Passage provided
Large-cap companies, or those with market capitalizations of $10 billion or more, are generally thought of as more appealing than small-cap companies. That is because these $10 billion-plus businesses have proven models and typically have survived previous economic downturns. They also have diversified revenue streams, strong balance sheets, positive cash flows, and access to capital.
Companies that have market caps above $1 trillion are even more appealing. They are a select, elite group, although CNBC Mad Money host Jim Cramer predicted that a few companies might join the list in 2025. Two of those names are Broadcom (AVGO) and Tesla (TSLA).
Stock #1: Broadcom
With a market cap of $913.2 billion, Broadcom is a formidable player in the semiconductor and infrastructure software industries. Broadcom’s product portfolio serves a wide range of markets, including data centers, networking, software, broadband, wireless, storage, and industrial applications. Cramer believes Broadcom’s importance in data centers and graphic chips, which are required for the burgeoning artificial intelligence (AI) sector, will propel it into the $1 trillion club again. In December 2024, Broadcom crossed the $1 trillion mark after it reported strong full-year 2024 results.
AVGO stock is down 17% year to date, while the tech-heavy Nasdaq Composite ($NASX) has fallen 8.5%. Nonetheless, Wall Street estimates 29% upside potential based on a mean target price of $251.17. Furthermore, its high price estimate of $300 suggests that the stock could rise by 54.5% over the next 12 months.

Broadcom’s financial trajectory has been marked by consistent growth driven by its offerings, which range from semiconductor solutions to infrastructure software, and serve a global clientele. In the most recent first quarter of its fiscal 2025, the company reported adjusted earnings per share (EPS) of $1.60, a 45% increase over the previous year. Revenue rose 25% to $14.9 billion. AI-related revenues for the company totaled $4.1 billion in the first quarter.
Broadcom’s growth strategy has been significantly boosted by strategic acquisitions. Its software footprint has grown significantly, particularly with the acquisition of VMware in 2023. This acquisition expanded its hardware capabilities while also providing a more comprehensive suite of solutions to its customers. Infrastructure software revenue rose by 47% year-over-year to $6.7 billion.
Management anticipates AI semiconductor revenue of $4.4 billion, bringing total revenue up 19% to $14.9 billion in Q2.
On Wall Street, AVGO stock is a “Strong Buy” overall. Out of the 33 analysts covering the stock, 30 rate it a “Strong Buy” and three recommend a “Hold.”

Material supplied

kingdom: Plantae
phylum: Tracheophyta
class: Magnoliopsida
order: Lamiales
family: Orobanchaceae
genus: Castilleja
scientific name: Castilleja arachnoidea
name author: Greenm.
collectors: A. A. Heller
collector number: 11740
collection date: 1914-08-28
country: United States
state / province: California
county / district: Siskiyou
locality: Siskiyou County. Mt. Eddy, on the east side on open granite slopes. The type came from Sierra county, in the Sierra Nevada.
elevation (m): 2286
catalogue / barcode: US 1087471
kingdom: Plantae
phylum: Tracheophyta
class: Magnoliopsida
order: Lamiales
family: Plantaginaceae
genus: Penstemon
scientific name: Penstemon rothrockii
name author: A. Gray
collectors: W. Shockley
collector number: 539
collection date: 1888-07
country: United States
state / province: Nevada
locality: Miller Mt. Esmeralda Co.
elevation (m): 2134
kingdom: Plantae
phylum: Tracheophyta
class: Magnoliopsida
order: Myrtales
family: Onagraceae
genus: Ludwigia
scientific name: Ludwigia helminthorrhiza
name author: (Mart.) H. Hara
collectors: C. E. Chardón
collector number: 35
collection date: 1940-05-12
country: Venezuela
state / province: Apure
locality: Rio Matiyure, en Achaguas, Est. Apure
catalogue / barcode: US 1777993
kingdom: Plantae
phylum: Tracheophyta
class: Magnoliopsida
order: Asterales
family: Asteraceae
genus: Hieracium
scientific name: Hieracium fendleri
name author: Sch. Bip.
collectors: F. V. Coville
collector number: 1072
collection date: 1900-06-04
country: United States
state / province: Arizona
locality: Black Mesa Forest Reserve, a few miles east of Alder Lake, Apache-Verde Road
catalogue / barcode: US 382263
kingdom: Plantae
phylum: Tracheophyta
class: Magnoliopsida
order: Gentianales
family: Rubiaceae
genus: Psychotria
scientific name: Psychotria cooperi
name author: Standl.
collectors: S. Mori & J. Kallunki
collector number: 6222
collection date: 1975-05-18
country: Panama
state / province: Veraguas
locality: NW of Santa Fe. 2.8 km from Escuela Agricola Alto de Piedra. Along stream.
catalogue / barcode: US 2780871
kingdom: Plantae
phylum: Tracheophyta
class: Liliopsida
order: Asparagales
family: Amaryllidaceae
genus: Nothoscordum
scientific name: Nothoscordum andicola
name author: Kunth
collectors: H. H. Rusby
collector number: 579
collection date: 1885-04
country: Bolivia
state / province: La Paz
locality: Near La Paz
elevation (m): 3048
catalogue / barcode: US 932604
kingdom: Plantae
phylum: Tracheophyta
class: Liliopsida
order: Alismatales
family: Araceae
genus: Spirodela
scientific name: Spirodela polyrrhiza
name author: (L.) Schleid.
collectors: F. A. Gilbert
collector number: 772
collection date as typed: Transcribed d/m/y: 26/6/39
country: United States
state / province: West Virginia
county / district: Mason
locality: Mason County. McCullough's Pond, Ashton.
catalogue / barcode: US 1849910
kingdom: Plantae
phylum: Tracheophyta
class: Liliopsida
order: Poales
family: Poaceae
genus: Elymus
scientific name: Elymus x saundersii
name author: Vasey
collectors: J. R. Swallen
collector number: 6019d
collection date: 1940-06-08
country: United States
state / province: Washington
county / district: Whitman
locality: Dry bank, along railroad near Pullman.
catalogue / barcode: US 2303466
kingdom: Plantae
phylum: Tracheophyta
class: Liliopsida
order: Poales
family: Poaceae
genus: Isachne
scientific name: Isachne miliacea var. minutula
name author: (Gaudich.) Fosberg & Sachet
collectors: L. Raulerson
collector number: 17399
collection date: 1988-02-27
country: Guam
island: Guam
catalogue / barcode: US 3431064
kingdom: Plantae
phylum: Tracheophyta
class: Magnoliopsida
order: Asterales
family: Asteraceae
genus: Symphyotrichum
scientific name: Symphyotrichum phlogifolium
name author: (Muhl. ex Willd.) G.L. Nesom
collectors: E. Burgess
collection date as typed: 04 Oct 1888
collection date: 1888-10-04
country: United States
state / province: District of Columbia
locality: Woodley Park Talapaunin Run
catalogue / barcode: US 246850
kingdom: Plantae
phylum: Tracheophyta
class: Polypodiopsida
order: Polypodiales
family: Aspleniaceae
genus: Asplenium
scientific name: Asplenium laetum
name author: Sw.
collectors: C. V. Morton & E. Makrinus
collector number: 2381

Exercise
In the article on Broadcom, which company does it say Broadcom acquired in 2023?

Solution to this task
VMware